Analyze situations to appraise standards of conduct relevant to derivative trading services.

Standards of conduct and NI 93-101 general obligations appears in the official CIRO Derivatives Exam syllabus as part of Standards of conduct and conflicts of interest. Questions here usually test whether you can identify the controlling rule, control, calculation, workflow, or escalation path in a realistic fact pattern rather than simply restate a definition.
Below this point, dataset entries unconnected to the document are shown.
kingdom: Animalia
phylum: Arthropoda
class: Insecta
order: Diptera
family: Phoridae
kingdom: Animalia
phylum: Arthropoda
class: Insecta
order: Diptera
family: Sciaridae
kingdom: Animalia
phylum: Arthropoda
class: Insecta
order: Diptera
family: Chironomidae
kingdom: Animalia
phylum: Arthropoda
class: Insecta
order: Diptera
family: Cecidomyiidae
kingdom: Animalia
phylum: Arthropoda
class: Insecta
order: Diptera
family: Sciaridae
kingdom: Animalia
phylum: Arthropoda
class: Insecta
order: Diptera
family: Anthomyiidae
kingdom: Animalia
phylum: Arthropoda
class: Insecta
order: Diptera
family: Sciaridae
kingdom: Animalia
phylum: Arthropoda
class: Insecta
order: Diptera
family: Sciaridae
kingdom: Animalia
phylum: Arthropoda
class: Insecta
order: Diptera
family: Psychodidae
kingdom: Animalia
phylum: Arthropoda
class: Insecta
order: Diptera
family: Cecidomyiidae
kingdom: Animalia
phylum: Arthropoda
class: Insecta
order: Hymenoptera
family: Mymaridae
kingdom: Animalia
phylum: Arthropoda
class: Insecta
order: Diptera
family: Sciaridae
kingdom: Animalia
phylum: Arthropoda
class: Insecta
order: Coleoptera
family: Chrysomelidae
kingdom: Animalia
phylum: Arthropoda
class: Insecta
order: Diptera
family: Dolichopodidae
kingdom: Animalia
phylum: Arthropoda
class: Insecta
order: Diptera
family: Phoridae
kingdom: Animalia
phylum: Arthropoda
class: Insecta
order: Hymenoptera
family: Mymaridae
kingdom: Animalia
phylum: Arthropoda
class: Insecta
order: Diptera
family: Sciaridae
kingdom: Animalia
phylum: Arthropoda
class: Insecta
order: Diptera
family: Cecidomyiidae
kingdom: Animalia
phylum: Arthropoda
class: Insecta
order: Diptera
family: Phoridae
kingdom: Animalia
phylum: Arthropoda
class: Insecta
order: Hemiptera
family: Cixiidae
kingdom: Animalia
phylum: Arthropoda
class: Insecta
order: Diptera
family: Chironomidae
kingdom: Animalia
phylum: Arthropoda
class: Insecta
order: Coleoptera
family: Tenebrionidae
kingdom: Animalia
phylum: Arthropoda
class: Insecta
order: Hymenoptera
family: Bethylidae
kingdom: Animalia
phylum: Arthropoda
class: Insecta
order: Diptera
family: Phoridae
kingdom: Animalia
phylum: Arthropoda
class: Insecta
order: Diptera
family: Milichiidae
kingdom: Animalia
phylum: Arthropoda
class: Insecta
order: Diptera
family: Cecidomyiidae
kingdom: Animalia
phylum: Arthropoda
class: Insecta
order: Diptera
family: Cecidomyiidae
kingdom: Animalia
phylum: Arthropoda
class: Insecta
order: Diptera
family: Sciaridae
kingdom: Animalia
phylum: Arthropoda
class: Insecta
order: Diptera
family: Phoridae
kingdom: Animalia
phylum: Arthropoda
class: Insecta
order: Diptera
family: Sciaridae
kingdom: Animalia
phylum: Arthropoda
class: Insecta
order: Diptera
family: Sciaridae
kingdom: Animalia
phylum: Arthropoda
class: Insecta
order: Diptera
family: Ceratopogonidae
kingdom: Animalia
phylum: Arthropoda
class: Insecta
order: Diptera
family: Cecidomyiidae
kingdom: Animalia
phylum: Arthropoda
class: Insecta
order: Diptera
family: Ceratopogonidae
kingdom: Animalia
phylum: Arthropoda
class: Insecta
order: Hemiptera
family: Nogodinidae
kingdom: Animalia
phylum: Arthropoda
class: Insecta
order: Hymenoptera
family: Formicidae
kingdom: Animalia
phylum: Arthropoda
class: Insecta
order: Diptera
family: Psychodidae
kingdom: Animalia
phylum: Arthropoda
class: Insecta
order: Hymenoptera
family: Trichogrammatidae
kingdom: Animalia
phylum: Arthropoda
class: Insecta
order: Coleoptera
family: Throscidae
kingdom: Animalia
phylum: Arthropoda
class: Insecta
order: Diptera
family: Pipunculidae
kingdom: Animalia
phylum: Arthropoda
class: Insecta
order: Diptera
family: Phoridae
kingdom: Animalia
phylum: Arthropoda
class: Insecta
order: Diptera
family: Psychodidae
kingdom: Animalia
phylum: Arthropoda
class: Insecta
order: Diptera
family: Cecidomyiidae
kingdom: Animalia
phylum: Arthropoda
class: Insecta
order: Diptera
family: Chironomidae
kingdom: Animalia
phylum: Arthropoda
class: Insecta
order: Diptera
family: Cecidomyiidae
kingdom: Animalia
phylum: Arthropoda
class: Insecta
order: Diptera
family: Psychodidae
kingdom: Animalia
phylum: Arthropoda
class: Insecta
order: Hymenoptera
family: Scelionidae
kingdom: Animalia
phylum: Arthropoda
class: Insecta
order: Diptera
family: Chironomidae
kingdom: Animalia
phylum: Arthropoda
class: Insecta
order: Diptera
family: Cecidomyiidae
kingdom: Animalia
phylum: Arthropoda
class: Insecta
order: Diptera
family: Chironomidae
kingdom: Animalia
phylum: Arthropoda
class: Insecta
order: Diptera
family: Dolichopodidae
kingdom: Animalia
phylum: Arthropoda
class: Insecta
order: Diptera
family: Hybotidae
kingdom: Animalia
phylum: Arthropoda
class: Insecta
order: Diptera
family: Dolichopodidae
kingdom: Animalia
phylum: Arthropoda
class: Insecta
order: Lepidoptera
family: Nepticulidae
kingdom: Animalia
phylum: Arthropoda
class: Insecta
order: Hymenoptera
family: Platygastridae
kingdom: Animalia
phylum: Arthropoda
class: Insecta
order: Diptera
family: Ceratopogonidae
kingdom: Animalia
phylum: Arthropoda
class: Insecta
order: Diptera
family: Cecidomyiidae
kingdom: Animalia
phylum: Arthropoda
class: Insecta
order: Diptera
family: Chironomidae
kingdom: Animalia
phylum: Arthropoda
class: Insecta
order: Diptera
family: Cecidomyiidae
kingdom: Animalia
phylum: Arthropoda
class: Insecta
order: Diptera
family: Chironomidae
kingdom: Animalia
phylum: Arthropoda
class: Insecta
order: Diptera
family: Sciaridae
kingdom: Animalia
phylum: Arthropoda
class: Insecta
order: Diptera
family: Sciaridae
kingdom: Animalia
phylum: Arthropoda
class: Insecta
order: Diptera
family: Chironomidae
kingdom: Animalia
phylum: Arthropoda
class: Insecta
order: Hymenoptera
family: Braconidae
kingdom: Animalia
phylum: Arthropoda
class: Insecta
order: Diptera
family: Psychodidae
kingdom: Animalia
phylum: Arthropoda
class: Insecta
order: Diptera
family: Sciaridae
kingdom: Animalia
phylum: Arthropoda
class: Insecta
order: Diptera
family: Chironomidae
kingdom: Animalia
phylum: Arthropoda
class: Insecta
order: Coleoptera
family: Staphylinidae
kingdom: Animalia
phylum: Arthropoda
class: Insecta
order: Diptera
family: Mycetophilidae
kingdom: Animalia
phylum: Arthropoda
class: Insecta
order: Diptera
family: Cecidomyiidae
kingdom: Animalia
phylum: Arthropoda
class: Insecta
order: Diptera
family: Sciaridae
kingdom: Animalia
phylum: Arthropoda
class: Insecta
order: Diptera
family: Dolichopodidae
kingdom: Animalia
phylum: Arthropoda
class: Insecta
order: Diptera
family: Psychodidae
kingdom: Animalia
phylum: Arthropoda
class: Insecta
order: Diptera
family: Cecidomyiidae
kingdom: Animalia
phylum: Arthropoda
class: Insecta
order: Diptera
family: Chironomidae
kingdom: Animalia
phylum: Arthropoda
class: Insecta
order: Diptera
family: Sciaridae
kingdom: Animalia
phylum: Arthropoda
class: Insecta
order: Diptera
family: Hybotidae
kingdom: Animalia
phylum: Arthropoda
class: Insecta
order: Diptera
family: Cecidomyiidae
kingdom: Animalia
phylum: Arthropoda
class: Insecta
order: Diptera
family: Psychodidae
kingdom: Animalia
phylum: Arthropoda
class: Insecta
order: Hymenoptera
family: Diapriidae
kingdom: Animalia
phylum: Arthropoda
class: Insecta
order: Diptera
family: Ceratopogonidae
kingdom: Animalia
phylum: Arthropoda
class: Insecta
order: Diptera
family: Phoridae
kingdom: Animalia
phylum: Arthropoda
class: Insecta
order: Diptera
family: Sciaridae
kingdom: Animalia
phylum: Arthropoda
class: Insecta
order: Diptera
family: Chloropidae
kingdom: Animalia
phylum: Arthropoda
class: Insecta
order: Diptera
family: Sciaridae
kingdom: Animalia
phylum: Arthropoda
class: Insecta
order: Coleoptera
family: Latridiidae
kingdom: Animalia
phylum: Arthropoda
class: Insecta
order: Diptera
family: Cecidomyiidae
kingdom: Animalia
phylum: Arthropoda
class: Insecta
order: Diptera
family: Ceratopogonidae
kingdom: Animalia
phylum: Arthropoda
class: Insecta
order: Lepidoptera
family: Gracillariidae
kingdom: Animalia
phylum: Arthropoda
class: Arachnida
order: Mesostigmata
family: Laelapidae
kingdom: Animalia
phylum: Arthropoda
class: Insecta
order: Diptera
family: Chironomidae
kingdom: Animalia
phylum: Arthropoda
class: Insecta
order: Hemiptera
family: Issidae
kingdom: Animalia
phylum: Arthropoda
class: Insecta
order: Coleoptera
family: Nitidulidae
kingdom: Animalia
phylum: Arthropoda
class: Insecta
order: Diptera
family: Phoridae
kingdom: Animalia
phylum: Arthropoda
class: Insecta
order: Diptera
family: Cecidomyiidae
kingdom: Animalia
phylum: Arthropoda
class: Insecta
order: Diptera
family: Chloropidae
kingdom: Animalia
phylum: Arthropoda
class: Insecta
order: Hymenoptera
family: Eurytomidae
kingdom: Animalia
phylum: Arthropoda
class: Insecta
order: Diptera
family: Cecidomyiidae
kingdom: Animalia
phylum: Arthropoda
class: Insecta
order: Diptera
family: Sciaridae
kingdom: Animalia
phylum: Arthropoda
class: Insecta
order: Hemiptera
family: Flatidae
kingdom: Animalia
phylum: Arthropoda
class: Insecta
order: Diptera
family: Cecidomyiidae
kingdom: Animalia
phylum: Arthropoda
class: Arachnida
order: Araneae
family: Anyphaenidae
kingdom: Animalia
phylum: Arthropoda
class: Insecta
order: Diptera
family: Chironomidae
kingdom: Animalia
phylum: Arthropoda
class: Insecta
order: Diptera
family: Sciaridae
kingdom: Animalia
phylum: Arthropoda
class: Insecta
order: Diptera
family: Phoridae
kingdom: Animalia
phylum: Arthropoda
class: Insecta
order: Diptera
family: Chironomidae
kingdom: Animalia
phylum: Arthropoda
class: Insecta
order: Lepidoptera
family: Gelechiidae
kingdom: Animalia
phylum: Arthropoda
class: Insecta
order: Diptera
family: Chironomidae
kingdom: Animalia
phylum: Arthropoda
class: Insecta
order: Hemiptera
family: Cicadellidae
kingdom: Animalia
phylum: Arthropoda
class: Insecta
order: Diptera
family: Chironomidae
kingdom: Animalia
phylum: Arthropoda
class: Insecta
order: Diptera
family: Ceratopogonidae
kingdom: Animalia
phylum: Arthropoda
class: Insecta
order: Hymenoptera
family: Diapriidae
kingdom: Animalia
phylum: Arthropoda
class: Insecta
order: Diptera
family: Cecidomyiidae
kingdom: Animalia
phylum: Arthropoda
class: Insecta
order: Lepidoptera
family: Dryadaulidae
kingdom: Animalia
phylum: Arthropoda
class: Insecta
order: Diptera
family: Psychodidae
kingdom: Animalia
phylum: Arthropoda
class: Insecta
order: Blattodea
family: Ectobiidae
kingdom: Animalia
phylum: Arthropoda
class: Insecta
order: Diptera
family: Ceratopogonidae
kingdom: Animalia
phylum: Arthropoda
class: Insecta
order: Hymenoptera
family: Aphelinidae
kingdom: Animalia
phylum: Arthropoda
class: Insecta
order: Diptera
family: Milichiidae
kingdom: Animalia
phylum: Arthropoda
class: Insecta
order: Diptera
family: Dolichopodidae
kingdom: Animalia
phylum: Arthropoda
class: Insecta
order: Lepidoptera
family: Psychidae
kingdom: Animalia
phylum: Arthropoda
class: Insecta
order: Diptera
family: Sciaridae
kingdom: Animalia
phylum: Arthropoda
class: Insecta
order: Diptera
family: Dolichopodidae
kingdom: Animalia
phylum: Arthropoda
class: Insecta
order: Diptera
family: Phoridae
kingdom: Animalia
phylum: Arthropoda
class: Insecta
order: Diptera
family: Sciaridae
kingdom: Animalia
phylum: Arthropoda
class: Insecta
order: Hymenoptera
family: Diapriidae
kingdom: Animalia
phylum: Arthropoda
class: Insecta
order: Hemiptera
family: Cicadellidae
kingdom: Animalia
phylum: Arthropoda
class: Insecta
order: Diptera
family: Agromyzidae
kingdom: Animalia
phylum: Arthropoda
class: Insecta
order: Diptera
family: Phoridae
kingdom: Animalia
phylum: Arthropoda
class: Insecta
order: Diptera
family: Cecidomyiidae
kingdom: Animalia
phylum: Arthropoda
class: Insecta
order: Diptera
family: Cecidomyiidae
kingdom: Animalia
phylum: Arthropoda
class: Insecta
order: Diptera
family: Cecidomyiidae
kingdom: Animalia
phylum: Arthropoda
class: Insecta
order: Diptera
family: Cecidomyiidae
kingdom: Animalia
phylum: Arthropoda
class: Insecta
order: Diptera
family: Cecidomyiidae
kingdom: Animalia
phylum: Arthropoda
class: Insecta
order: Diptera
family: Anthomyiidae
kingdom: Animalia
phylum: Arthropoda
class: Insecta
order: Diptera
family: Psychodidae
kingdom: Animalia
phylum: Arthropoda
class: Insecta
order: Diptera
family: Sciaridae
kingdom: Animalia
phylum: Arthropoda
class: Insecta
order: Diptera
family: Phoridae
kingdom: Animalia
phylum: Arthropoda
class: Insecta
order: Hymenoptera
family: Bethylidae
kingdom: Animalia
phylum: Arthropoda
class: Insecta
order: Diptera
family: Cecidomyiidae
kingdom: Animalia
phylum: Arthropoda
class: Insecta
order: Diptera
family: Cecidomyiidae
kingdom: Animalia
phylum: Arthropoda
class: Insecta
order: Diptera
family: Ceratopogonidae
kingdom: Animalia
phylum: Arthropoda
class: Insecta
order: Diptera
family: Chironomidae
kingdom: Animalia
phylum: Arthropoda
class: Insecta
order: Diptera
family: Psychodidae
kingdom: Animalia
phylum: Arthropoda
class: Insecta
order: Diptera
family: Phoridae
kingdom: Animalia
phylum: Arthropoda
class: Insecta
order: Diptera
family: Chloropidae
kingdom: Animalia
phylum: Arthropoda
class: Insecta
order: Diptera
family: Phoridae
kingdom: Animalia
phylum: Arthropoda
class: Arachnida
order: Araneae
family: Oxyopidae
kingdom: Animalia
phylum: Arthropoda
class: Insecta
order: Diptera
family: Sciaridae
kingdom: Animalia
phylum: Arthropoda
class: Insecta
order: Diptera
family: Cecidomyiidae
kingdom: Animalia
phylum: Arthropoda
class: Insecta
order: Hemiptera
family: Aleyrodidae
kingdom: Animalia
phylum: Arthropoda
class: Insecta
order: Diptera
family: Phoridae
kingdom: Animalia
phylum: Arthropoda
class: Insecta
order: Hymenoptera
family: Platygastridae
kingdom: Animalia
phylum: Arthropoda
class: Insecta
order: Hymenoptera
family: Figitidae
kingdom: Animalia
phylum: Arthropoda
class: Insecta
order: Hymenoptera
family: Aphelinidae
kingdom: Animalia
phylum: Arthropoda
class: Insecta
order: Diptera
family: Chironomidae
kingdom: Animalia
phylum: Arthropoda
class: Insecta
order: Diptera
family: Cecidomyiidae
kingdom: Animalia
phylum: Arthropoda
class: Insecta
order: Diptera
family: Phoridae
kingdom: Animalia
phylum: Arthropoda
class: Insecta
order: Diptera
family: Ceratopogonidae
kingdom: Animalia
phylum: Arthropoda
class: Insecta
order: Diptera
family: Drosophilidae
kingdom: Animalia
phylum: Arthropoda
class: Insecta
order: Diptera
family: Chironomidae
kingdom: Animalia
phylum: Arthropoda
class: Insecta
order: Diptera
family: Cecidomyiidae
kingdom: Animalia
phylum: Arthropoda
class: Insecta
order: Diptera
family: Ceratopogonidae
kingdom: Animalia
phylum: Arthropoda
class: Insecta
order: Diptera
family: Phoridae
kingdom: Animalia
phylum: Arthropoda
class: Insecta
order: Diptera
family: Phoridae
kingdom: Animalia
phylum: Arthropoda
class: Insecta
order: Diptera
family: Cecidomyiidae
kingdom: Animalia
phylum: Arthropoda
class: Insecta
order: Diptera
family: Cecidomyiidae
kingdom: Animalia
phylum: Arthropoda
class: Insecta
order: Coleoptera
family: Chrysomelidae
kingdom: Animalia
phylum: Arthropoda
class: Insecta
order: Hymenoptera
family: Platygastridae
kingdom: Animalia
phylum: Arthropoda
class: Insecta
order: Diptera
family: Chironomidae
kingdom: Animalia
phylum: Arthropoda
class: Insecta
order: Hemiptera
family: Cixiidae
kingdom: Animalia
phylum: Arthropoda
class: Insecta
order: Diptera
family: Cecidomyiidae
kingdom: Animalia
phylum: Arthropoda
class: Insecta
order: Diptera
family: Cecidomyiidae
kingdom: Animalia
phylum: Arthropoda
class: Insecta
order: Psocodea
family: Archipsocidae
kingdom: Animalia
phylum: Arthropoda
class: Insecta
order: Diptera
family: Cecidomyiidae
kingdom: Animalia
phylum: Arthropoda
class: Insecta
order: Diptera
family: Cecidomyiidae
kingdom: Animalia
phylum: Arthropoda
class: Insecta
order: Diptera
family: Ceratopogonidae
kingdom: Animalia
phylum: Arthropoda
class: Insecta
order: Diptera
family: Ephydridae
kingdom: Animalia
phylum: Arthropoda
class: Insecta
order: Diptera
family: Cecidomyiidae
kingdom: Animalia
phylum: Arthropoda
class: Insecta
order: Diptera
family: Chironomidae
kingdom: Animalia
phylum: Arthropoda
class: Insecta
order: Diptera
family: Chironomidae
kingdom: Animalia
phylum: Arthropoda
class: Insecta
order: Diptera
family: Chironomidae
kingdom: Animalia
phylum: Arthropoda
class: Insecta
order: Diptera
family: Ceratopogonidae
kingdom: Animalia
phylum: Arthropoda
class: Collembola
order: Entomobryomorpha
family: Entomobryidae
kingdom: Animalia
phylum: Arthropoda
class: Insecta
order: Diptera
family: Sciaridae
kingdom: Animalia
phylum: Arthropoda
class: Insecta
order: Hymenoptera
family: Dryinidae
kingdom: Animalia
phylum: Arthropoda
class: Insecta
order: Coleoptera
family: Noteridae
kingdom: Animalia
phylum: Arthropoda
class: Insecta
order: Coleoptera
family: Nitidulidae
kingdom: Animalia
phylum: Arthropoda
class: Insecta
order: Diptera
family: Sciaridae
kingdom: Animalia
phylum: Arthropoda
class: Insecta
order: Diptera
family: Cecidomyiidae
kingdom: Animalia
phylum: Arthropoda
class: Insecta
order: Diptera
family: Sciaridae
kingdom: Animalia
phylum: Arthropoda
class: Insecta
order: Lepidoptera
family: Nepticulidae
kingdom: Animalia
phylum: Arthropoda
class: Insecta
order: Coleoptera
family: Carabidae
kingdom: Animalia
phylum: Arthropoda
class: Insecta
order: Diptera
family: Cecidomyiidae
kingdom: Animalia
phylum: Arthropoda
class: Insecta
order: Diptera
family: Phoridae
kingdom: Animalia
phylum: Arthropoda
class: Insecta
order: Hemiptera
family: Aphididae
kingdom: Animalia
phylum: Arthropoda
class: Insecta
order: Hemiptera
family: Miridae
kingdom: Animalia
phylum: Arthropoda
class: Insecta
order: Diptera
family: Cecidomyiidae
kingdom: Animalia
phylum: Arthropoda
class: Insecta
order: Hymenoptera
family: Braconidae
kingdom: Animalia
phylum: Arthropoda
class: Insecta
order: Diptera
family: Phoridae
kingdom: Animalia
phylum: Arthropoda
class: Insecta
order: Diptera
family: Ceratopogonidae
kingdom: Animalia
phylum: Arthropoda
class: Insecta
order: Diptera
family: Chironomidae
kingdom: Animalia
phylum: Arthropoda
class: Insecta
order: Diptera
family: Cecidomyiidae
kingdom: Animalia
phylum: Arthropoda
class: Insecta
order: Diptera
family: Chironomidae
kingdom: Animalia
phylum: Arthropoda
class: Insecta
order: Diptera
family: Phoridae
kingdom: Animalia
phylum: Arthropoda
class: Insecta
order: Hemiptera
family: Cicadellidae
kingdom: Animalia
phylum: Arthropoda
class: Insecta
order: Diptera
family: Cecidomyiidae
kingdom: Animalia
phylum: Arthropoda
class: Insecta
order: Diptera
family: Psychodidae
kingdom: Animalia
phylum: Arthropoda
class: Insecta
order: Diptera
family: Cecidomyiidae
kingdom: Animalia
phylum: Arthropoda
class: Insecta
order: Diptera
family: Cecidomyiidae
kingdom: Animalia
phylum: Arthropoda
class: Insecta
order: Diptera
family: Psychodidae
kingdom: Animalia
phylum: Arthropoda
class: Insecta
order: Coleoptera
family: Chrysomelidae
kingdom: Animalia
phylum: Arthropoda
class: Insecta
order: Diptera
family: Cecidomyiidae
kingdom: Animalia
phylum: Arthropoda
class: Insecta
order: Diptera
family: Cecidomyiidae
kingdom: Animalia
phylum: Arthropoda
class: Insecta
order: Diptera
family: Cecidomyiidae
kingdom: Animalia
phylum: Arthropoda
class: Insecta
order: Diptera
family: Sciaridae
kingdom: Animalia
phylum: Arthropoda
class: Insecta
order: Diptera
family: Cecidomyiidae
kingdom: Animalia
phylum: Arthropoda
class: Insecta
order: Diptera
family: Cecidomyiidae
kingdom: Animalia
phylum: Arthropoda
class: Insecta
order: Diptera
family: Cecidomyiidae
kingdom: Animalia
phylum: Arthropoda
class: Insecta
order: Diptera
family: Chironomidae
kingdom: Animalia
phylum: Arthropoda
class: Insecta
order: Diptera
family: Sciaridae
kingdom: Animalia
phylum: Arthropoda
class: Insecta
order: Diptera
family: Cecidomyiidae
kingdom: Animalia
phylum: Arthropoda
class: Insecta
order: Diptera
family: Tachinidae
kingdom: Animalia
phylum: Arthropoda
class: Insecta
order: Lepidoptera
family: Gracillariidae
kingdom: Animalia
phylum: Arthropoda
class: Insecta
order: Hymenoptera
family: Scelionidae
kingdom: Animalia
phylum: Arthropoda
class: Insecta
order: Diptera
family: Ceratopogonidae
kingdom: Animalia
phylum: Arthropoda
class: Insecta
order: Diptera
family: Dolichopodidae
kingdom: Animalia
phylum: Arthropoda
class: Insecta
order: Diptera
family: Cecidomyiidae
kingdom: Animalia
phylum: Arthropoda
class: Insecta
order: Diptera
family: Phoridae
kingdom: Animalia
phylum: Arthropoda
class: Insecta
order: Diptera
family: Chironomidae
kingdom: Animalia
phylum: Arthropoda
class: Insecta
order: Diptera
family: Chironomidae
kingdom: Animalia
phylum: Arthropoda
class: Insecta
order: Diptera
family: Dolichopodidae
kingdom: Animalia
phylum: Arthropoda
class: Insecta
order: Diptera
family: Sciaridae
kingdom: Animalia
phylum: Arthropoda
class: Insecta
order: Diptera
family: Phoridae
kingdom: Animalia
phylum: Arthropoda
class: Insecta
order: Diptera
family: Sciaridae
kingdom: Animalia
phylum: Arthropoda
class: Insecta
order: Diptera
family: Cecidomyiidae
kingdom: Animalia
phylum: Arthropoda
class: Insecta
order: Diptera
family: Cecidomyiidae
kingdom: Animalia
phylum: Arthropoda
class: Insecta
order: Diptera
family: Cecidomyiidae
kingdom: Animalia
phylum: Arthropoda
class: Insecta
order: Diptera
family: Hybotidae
What This Section Is Really Testing

The exam is usually less interested in whether you can repeat the heading than whether you can explain why it matters in the actual dealer, client, governance, capital, operations, market, or supervisory context. Start by identifying the participant, obligation, process, or risk that governs the situation, then ask what action, documentation, or consequence follows.

Learning Objectives

  • Analyze situations to appraise standards of conduct relevant to derivative trading services.
  • Apply CIRO expectations for high standards of ethics and conduct in derivatives servicing.
  • Apply the expectation to act openly and fairly and in accordance with just and equitable principles of trade.
  • Recognize conduct that is unbecoming or detrimental to the public interest in a derivatives scenario.
  • Apply NI 93-101 general obligations, including fair dealing, conflicts of interest, know your derivatives party, complaints, and tied selling.
  • Distinguish a technical rule breach from broader conduct that still fails expected standards in derivatives business.
  • Choose the most defensible conduct response when a derivatives scenario presents both client-service and ethical tensions.
  • Apply standards-of-conduct analysis to a client-service or supervisory derivatives case.

Exam Angle

The stronger answer usually classifies the participant, account, marketplace, report, control failure, or oversight duty first, then applies the rule to the exact context. Watch for fact patterns that blur documentation, supervision, escalation, calculations, and timing because that is where this syllabus language becomes exam-relevant.

Key Takeaways

  • Start by identifying which participant, account, process, control framework, or rule governs the fact pattern.
  • Translate the section heading into a practical consequence such as approval, calculation, documentation, reporting, monitoring, or escalation.
  • Treat this section as scenario logic, not as isolated terminology.